Yes, Beau was born to hunt. Mike Miller, in his condolence note, pointed out that "we had limited hunting skills and had to work for what we achieved afield but he was a natural to whom it all came with great ease and boundless energy." One needs to know the godawful cover that grouse and woodcock tend to be found in to appreciate Mike's next thought, about Beau's utility in locating fallen birds that "most certainly would have been lost had he not been along."

Beau not only had a great nose but the ability to range perfectly-to know just where the right distance would be to circle the hunter to stray in search of scent. Too far, the bird flushes unnoticed or out of range; too close, and too much cover goes unexplored. He knew how to work a logging road, a swamp, a field's edge. He could team up with pointers, he could work with fellow flushers. And as he seasoned, he was finally able to make perhaps the hardest technical adjustment for an upland dog: to range in close when a flight of woodcock is found. Many fine dogs cannot do that, and Beau couldn't always, but he wasn't one for forgetting lesssons hard-learned (except for those porcupines).

Beau is gone, but the memories aren't: A young dog on one of his first forays into the woods, his eyes locked in like radar, pointing at a leaf as it bobbed down a tiny brook. Beau's initial checkup with his first-and best-vet, Paula Belknap. On countless trips, Beau's chin resting on Tim's forearm on the console of the pickup truck-as Mike wrote, "not only your hunting partner, but just plain your partner." The day Tim restored Beau to life using CPR, the time Beau caught a trout and other stories too tall to believe, except they're true. (Well, Beau helped catch the trout, put it that way. If he hadn't been obediently standing behind Tim in the middle of the stream, Tim wouldn't have noticed the broken fishing line draped over Beau's shoulder, on the other end of which was a 12-inch brown Tim had broken off 10 minutes earlier and given up for lost.)

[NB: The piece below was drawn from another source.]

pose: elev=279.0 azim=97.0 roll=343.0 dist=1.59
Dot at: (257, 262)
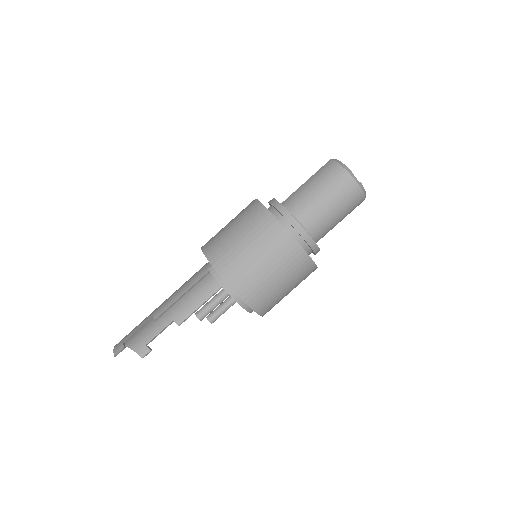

Beau's life, like any, wasn't all roses. He saw his first little family dissolve when Tim and Cathy split up. But one reason, no doubt, that the divorce was amicable was the presence of this gentle creature, the calming role he played, and the desire of both humans to minimize the impact on a beloved pet. Beau spent an awful lot of time on the road between New York and Vermont, always a welcome, undemanding passenger; good company no matter where. More than one cop was charmed out of giving a ticket, it seemed, by nothing more than a big black dog with friendly eyes.

Beau's extended family in Vermont encompassed Susan and Chief, and, as arthritis slowed down Beau's hunting career, he and Chief became great friends, thick as thiefs, as Audra Hobbkirk, who was housesitting for us, discovered when both dogs, on some silent doggie cue, jumped up on the bed to hang out with her as if that were their God-given right, which they knew it certainly wasn't.

Beau loved being part of a family. In bed, all you had to do was say something like: "Wonder were that big black dog is?" and his tail thumping on the floor would respond. He was a happy, uncontentious dog right up to the end, and for all that he got out of life, he gave his full measure back.

Lord Byron once wrote about a similar dog, in a different century:

"Near this spot are deposited the remains of one who possessed beauty without vanity, strength without insolence, courage without ferocity, and all the virtues of man, without his vices. This praise, which would be unmeaning flattery if inscribed over human ashes, is but a tribute to...a dog."

As for Beau's remains, on a deer-hunting trip last fall, Tim put some on his ashes in the upper Hudson River at Riparius, N.Y., from where they will find their way under the bridges Beau crossed so often on his Vermont trips, by the power line where he got his first grouse, by Riverside Park where he romped in his youth. Much of the route Tim sees every week on his rail commute, and now the river will seem even more peaceful. In the next few weeks, at a time convenient to Cathy, the remaining ashes will go into the beaver pond and stream on the Vermont property, the first stage on a trip to Lake Champlain, which eventually drains into the Hudson and the ocean.